Tatsuji Inouye, a Japanese ophthalmologist, had the uncomfortable job of calculating how much of a pension these speckled-blind soldiers should receive, based on the percentage of vision lost. Inouye could have gotten away with merely showing them a few pictures and jotting down what details they could and couldn’t see. But he was that rare thing, an idealistic bureaucrat, and he saw that his work revealed something deeper.
By 1904 neuroscientists knew a little about how vision worked in the brain. They knew that everything to the left of your nose (called the left visual field) gets transmitted into the brain’s right hemisphere, and that everything to the right of the nose (the right visual field) gets transmitted into the left hemisphere.* Moreover, scientists knew that the occipital lobe was somehow involved with vision, since strokes back there
often blinded people. But strokes caused such messy, widespread damage that the inner workings of the lobe remained mysterious. Scorching Russian bullets, in contrast, produced focal lesions as they entered and exited the brain. Inouye realized that if he could chart each man’s specific brain damage, and match that damage to the part of the eye where a blind spot now appeared, he could basically produce a map of the occipital lobe—and thereby determine what sections of the brain analyzed each part of the visual field.

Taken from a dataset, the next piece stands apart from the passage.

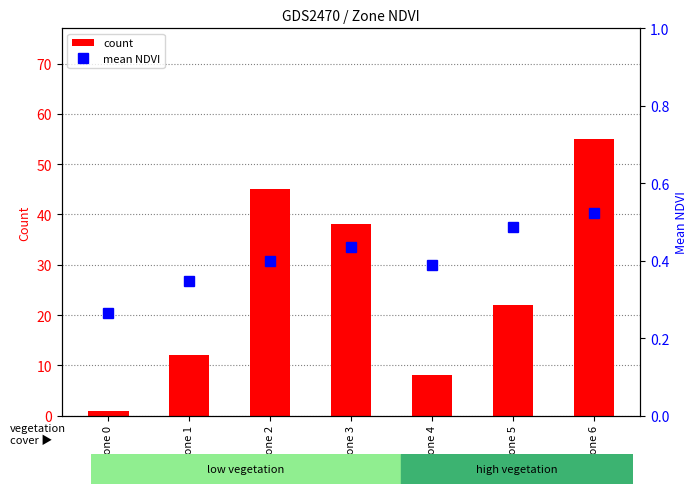

Which category has the lowest value in the mean NDVI series?

Zone 0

Before he got too far along with this work, Inouye stopped to examine a big assumption—that bullets followed a straight line through the brain. Perhaps they ricocheted around inside the skull, or got gummed up and followed a twisted path instead. So Inouye hunted down soldiers who’d been shot through the top of the head while lying on their stomachs. In this position the bullets ran parallel to their spinal cords. So in addition to a skull entry wound and a skull exit wound, most men also had, crucially, a third wound where the bullet left the skull and plugged them in the chest or shoulder. Inouye had the men re-create their postures the moment they’d been shot, and he found that all three wounds always described a straight line. Confident now that he hadn’t overlooked anything, Inouye began mapping the occipital lobe, especially what’s now called the primary visual cortex (PVC).
His most important finding was that our brains effectively magnify whatever we’re looking at, by dedicating more neurons to the center of the visual field. Part of the primary visual cortex lies on the surface of the brain, just below the bump on the back of the noggin, and part of it lies buried beneath the brain’s surface. It turns out that soldiers with black speckles in the center of their vision always had damage to surface patches, while men with peripheral speckles had damage to the subterranean stuff. The consistency of this correlation proved, as Inouye had hoped, that certain regions of the brain always controlled certain parts of the eye.